Well, yeah, that’s the reality. But according to the admissions brochure, it’s what you said.

Something to think about when you compare the rigor of science vs. soft science or humanities courses is the sheer amount of work required. A light week for me as a comp lit major was 1,000 pages. I might have 200–500 pages per class assigned, as well as papers. Yes, that means that 5 classes would net you 2,500 pages a week at times. I read faster than just about anyone I know and it would still take me hours to do the minimum required reading. And when you get to higher levels, skimming it just won’t cut it. You need to have understood and analyzed the text.

I started out as an engineering major (and regret not staying with it) so I do have some understanding of the requirements. With sciences, it’s often a matter of getting it or not getting it, of having the kind of mind that understands the concepts and the math or not. In that sense, yeah, it’s harder. I actually think that it’s not just harder, but almost impossible for someone who doesn’t have a natural bent for that kind of thinking.

On the other hand, I’ve also got some extreme engineer/math/science oriented friends who couldn’t read literature to save their lives. One guy I knew was abso-fucking-lutely brilliant with any left-brained stuff. He was, however, so left-brained that it took him an hour to write a semi-coherent paragraph. He asked me to write the manuals for a database package he put together for a local business because it was horribly difficult for him to do it in the first place, and when he came to me for help with cleaning it up I often ended up rewriting it after clarifying what he wanted to say.

While engineering and the hard sciences don’t have the same amount of reading assignments as literature or history, you end up having to reread over and over, and then work large problem sets, in order to both grasp the basic concepts and and be able to apply them across a wide domain of problems, including understanding when basic assumptions apply and when they don’t. So it’s not just the volume of information to intake, but how it has to be comprehended. And even the most brilliant tech types don’t just “get it”; some may grasp the idea faster than others, but all of the Real Genius types I know are brilliant because they are wonks and spend idle hours pouring over physics texts, solving partial differential equations for fun, and tooling with obscure computer operating systems.
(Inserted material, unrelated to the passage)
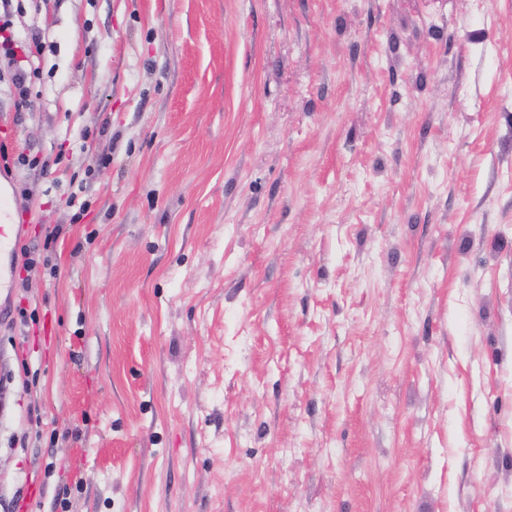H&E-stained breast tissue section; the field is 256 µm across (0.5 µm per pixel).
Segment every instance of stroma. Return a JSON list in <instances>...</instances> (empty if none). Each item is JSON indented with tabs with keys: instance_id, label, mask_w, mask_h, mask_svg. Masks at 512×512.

Your statement about natural inclination is on point; for someone who has an affinity for math or mental visualization, these skills come more easily. While I think that with the right approach most people can “get” math through geometry and calculus, there are definitely some who are much better than others, and the ability to see objects in your head and be able to rotate them or disassemble them is, IMHO, pretty much an innate talent. I would agree that many (but by no means all) science and engineering folk have no small difficulty with written communication skills that are imperative for studies in the humanities and soft sciences.

Stranger

There was talk of engineering before. For our program, it was for 4 years just like every other major at the school, but the average credit load was 2-3 per semester more than a liberal arts degree. Over four years, that worked out to 18-20 credits more, which is a whole semester more.

In the UK science courses have often become 4 years rather than the previous 3.

Partially it’s because students no longer arrive with a grasp of basic mathematics due to a fundamental mismatch between what schools teach of a syllabus stripped of ‘harder’ stuff and what you need at degree level to do serious science or maths.